Extracted page text data
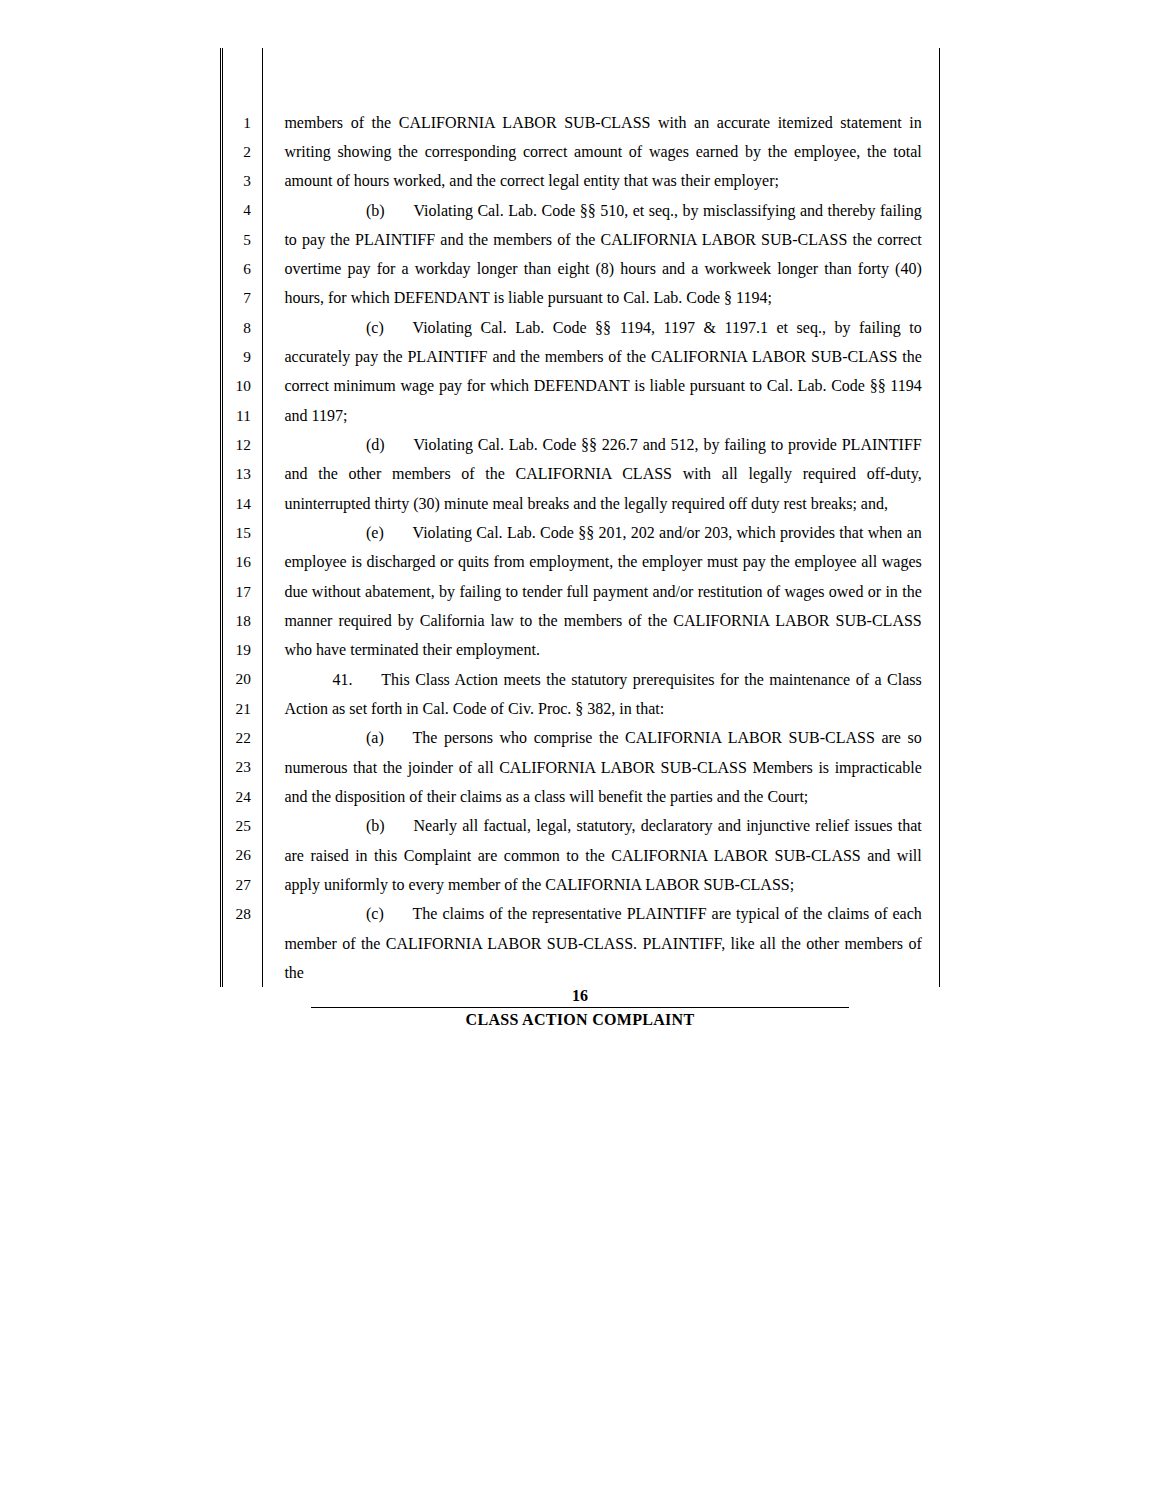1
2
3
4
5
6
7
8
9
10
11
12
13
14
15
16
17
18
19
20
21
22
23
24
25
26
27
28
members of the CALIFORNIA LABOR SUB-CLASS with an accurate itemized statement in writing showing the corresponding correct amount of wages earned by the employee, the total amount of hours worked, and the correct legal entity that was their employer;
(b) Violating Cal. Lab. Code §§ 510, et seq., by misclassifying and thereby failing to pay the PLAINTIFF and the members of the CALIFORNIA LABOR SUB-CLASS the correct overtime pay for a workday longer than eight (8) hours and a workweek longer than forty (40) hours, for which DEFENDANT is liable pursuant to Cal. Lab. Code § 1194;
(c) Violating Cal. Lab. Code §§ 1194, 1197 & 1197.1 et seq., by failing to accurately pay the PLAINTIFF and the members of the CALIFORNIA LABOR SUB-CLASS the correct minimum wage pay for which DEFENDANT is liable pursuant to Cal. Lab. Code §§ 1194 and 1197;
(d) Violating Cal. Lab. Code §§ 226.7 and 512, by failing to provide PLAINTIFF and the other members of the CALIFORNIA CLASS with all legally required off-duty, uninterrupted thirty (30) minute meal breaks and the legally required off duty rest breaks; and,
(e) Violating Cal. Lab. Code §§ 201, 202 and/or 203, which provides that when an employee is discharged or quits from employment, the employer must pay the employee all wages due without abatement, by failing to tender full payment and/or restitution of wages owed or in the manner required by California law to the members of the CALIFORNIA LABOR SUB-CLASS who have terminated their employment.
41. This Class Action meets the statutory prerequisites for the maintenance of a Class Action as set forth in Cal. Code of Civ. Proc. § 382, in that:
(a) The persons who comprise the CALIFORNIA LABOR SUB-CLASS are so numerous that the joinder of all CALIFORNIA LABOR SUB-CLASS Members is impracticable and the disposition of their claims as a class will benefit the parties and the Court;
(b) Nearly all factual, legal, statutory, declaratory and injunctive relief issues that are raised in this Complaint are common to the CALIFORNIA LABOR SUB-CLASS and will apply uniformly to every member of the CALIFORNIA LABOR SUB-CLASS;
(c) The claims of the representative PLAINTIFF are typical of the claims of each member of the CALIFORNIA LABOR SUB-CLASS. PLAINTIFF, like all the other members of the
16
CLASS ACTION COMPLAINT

==

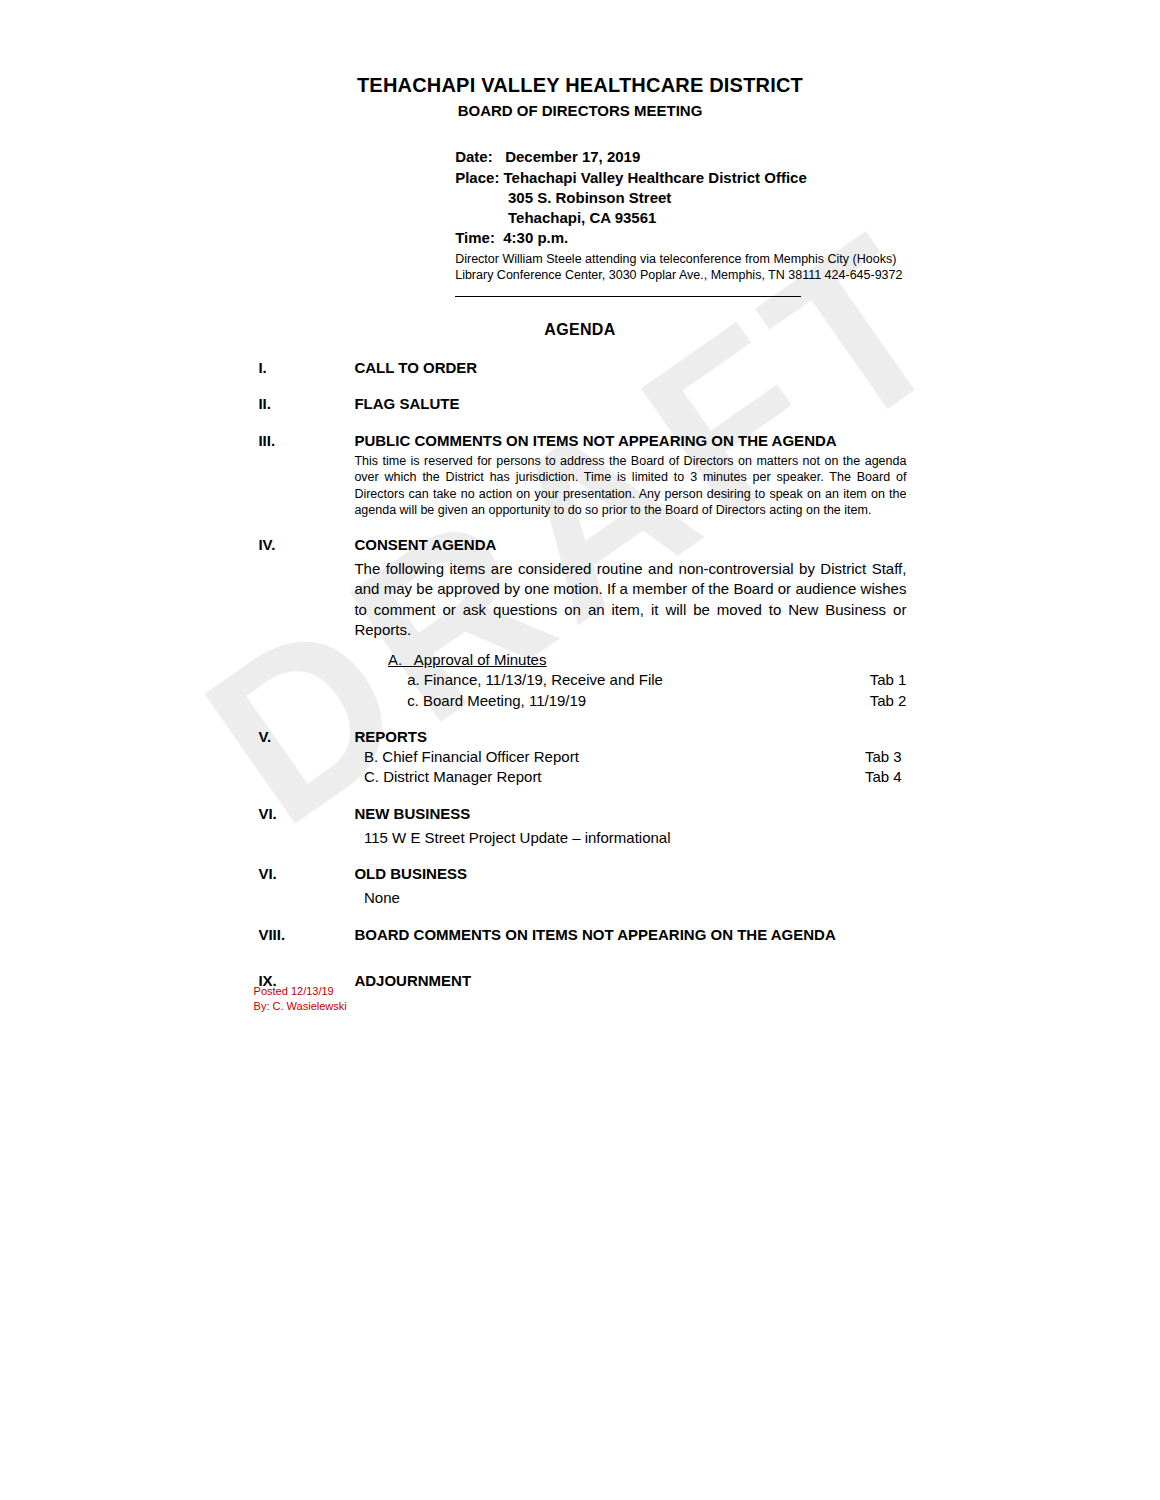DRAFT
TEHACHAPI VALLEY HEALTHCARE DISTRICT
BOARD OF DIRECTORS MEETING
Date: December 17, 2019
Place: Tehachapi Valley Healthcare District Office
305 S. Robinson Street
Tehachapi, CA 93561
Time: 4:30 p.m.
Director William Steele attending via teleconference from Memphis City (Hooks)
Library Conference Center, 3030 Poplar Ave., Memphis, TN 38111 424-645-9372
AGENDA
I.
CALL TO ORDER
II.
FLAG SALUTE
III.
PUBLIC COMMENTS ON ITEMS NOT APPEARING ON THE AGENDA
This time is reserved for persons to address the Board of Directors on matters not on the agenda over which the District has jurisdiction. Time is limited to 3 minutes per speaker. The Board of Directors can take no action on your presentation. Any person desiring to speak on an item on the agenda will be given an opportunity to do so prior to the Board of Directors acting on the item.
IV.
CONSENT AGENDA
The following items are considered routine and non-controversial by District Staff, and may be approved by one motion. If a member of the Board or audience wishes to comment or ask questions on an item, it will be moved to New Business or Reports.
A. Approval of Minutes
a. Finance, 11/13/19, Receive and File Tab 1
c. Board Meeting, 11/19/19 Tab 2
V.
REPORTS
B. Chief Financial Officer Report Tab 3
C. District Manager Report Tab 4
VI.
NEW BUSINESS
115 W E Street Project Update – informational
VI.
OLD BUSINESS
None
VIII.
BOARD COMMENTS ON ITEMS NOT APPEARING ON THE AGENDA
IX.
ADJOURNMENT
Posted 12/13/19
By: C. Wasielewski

--

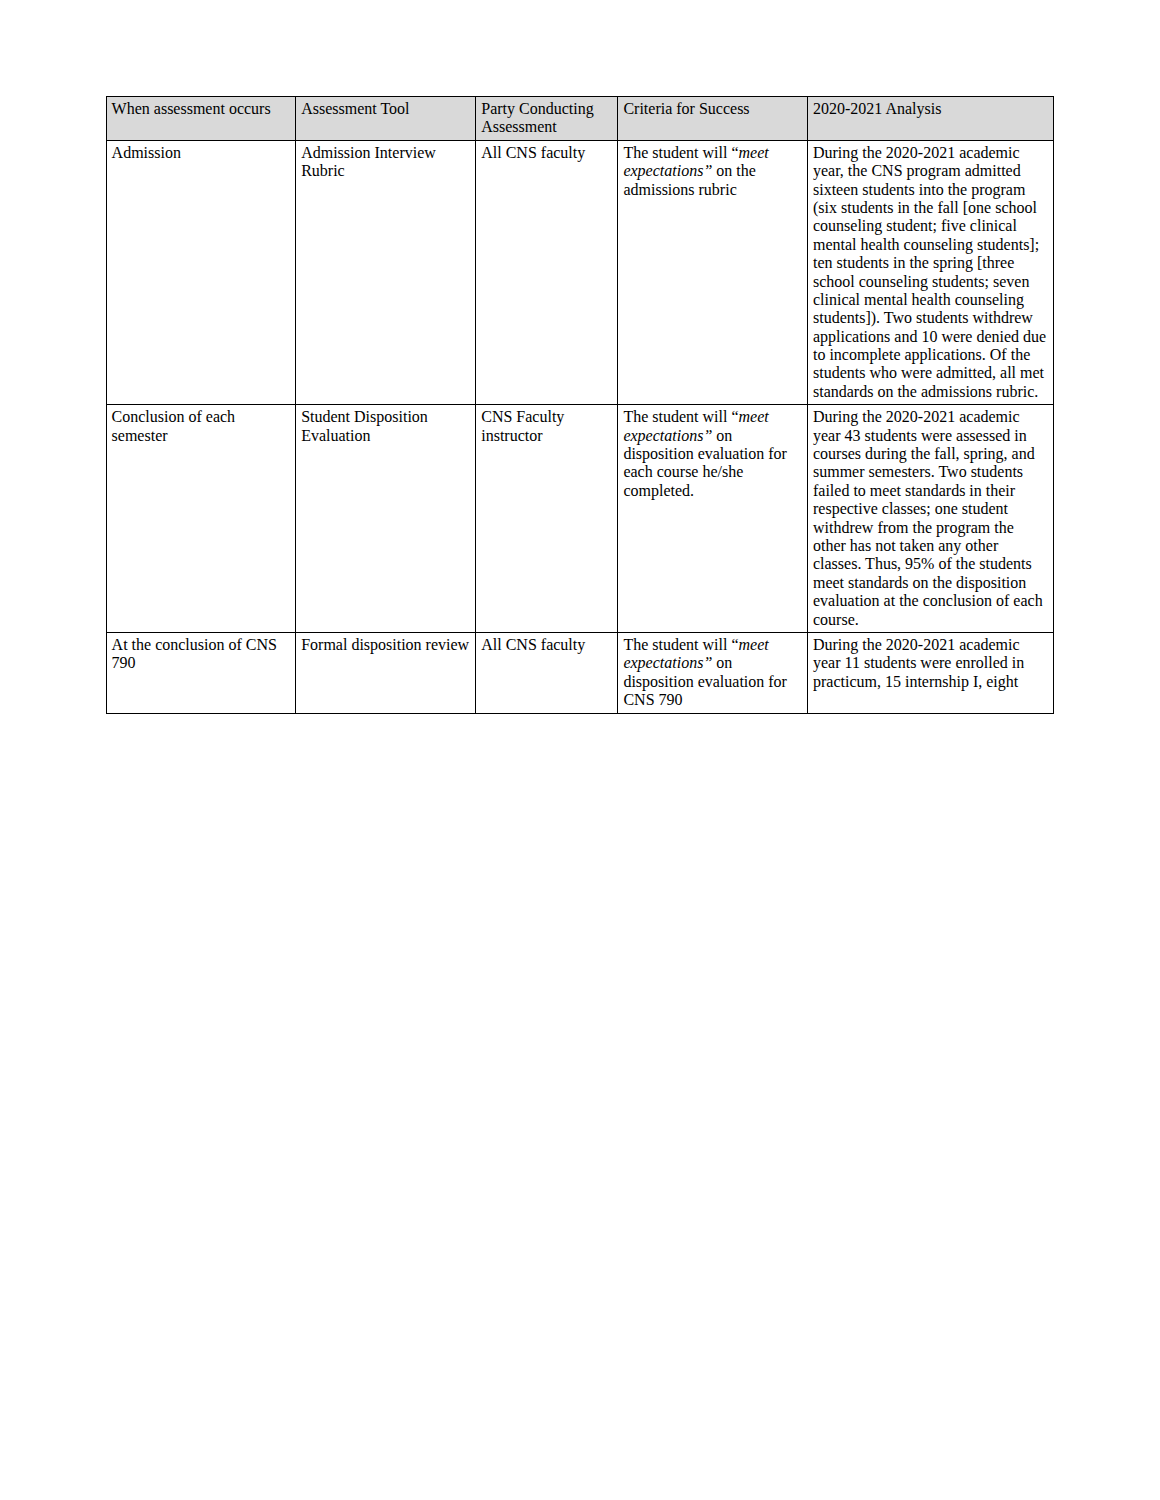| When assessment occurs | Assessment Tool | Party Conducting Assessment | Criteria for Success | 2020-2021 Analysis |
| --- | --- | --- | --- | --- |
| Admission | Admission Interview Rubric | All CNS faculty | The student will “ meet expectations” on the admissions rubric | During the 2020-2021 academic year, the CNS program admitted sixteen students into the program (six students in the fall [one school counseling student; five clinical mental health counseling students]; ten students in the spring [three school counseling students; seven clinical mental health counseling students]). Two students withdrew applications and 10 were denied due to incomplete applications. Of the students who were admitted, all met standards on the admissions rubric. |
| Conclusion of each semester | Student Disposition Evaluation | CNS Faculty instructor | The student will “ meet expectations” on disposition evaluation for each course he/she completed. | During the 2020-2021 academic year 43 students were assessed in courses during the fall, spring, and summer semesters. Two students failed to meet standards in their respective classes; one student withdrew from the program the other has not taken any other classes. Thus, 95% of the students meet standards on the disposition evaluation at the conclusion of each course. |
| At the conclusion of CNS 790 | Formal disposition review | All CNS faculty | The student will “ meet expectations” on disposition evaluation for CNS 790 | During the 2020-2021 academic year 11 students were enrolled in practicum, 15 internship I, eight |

EXERCISE OBJECTIVE -> Using the records above, say how many lines include the string "claims". Only the number is wanted.

EXERCISE RESULT -> 2